▶ WHAT THE EXERCISE ASKS
Recast the lines from the start of the records through the line containing "picture [118, 88, 1477, 1182]" as a Markdown table with two columns, Row and Line. Put a row number in Row and the line in Line, and skip blank lines.

Element box records:
* * *
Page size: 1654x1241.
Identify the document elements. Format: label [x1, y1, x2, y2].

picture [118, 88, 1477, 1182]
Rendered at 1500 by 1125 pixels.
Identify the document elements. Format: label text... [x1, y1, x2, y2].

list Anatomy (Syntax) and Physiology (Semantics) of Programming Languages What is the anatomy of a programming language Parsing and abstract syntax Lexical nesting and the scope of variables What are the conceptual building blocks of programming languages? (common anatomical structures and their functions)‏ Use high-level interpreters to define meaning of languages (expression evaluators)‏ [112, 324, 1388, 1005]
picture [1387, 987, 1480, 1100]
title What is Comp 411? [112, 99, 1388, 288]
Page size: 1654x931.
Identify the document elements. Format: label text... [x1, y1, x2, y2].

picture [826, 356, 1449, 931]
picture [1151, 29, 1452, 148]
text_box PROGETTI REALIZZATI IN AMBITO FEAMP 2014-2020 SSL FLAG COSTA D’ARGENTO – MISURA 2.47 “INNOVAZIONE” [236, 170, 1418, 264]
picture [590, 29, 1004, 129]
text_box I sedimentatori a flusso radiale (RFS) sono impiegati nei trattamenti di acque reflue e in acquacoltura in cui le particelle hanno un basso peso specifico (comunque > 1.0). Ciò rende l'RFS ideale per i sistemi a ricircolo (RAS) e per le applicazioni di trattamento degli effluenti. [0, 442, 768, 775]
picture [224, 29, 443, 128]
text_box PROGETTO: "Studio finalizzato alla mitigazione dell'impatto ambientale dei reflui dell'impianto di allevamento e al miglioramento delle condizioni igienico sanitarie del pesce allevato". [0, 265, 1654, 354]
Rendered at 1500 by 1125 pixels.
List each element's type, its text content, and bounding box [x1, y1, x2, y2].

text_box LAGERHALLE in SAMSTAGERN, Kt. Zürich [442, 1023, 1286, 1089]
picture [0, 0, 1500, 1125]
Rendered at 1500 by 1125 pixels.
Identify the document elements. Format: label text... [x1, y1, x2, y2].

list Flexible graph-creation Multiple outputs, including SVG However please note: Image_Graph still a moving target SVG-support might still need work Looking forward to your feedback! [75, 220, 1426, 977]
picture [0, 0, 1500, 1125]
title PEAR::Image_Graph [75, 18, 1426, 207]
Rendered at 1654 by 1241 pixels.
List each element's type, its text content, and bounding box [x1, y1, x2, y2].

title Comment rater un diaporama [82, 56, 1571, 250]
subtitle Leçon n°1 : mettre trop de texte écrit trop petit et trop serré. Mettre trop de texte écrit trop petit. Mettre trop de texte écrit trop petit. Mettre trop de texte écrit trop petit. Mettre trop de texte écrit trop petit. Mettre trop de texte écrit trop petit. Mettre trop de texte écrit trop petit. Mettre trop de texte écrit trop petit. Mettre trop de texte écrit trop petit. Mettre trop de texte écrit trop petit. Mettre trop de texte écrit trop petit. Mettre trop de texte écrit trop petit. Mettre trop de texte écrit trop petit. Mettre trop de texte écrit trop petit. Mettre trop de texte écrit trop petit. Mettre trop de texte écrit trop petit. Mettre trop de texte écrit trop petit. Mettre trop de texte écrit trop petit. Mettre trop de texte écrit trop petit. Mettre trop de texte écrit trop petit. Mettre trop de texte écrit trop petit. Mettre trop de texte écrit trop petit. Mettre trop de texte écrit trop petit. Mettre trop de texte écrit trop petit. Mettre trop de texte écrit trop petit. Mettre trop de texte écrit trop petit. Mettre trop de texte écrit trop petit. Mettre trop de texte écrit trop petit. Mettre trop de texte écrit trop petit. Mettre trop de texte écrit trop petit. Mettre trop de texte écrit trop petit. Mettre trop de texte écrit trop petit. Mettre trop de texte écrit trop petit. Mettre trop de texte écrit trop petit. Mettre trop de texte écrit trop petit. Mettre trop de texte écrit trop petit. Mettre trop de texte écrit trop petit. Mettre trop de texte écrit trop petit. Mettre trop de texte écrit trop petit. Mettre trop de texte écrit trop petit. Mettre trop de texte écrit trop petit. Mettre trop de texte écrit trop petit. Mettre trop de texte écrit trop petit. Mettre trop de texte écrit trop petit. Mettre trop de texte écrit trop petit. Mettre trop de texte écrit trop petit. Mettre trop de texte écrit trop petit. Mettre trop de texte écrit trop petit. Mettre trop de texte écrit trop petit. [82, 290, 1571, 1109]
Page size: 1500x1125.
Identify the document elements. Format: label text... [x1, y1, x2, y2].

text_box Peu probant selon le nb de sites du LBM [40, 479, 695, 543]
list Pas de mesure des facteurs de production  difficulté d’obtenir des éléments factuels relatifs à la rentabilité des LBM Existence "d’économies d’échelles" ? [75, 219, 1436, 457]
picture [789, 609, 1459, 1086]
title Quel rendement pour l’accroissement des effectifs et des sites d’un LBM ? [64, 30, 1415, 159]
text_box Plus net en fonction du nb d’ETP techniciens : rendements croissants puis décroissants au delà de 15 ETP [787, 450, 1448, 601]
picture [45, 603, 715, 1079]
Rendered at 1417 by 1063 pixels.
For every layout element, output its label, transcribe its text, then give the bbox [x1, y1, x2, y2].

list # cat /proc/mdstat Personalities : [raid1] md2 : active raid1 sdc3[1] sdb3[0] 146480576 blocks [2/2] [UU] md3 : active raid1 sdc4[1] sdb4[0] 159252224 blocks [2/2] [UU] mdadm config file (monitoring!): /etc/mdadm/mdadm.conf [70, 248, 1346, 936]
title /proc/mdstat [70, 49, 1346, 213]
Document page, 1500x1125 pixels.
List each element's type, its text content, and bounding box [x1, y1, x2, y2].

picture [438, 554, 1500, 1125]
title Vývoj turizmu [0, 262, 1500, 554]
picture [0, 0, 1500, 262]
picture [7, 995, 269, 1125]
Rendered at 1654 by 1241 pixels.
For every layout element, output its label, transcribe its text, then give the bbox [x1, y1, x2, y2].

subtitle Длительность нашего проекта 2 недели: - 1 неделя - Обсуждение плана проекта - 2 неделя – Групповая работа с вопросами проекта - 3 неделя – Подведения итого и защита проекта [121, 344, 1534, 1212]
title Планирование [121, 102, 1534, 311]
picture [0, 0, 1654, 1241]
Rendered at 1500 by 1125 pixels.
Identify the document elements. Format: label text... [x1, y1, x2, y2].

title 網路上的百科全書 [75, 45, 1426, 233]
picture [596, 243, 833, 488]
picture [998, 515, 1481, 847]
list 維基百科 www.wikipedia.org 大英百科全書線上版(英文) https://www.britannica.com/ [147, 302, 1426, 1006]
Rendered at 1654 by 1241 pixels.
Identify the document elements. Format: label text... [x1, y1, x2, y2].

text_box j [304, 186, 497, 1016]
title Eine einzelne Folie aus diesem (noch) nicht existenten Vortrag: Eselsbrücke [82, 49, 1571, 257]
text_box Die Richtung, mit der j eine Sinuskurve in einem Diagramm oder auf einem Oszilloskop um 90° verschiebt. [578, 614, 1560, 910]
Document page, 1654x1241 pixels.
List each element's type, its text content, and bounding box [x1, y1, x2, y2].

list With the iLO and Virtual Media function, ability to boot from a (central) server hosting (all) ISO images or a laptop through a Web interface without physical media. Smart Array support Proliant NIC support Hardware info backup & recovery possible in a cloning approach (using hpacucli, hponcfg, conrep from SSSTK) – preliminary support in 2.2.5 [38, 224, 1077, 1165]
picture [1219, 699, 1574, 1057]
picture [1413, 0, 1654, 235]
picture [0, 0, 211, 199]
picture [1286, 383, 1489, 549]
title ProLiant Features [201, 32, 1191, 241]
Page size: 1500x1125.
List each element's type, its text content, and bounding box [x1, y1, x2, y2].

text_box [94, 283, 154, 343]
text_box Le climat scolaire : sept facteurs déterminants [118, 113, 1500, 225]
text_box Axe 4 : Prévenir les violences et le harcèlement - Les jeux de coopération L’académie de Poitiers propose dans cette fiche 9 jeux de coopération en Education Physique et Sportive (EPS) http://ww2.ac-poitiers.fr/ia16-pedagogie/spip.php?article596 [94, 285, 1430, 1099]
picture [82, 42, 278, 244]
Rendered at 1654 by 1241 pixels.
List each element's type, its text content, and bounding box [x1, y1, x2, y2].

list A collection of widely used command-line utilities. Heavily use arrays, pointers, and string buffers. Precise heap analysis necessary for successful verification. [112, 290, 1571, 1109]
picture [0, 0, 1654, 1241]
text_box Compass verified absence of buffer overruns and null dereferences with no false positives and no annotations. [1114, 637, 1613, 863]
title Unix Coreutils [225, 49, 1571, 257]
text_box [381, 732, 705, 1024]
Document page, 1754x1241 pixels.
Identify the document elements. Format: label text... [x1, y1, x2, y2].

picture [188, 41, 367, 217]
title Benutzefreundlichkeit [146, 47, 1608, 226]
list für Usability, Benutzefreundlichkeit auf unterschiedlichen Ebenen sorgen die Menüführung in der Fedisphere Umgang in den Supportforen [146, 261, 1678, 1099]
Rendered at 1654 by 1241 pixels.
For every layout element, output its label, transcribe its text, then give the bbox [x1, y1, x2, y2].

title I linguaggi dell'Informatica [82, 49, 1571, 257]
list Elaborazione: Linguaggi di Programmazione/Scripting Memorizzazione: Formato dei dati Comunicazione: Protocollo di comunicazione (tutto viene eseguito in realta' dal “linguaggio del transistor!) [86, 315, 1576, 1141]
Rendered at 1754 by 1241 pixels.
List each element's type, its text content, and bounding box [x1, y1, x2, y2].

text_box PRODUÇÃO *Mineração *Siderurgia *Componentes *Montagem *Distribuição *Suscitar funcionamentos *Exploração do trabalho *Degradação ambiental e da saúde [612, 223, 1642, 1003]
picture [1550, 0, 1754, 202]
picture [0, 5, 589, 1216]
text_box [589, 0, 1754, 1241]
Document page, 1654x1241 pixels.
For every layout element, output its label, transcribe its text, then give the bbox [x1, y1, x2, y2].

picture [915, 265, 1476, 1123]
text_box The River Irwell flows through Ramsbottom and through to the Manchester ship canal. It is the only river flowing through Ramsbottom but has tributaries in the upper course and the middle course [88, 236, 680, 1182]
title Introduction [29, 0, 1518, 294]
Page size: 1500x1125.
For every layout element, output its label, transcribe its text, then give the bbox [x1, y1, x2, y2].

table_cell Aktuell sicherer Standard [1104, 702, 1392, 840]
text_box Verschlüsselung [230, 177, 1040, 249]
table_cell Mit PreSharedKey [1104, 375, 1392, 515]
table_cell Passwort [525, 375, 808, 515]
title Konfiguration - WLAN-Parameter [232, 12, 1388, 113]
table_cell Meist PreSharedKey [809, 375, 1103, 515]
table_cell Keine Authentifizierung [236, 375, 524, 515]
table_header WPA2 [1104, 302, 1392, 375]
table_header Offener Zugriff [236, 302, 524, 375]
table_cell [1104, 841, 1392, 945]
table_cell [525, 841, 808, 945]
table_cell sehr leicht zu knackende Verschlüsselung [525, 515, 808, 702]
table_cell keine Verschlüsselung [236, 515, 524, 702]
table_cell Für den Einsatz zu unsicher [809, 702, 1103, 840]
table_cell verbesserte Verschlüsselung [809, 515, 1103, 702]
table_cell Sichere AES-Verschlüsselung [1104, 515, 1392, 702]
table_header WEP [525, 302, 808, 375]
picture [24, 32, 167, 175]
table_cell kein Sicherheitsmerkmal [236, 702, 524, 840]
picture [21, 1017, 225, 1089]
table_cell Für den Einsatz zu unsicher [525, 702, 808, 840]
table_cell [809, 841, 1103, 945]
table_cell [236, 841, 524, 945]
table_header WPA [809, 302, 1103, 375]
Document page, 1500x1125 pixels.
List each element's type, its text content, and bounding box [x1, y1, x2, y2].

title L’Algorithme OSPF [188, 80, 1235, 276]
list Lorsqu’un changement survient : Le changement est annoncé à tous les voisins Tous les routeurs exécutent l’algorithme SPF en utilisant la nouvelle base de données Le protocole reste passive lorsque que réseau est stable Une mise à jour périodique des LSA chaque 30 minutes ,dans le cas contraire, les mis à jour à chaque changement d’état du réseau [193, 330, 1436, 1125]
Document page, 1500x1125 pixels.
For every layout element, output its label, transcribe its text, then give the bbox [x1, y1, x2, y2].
* * *
▶ RESPONSE BELOW
| Row | Line |
|---|---|
| 1 | Page size: 1654x1241. |
| 2 | Identify the document elements. Format: label [x1, y1, x2, y2]. |
| 3 | picture [118, 88, 1477, 1182] |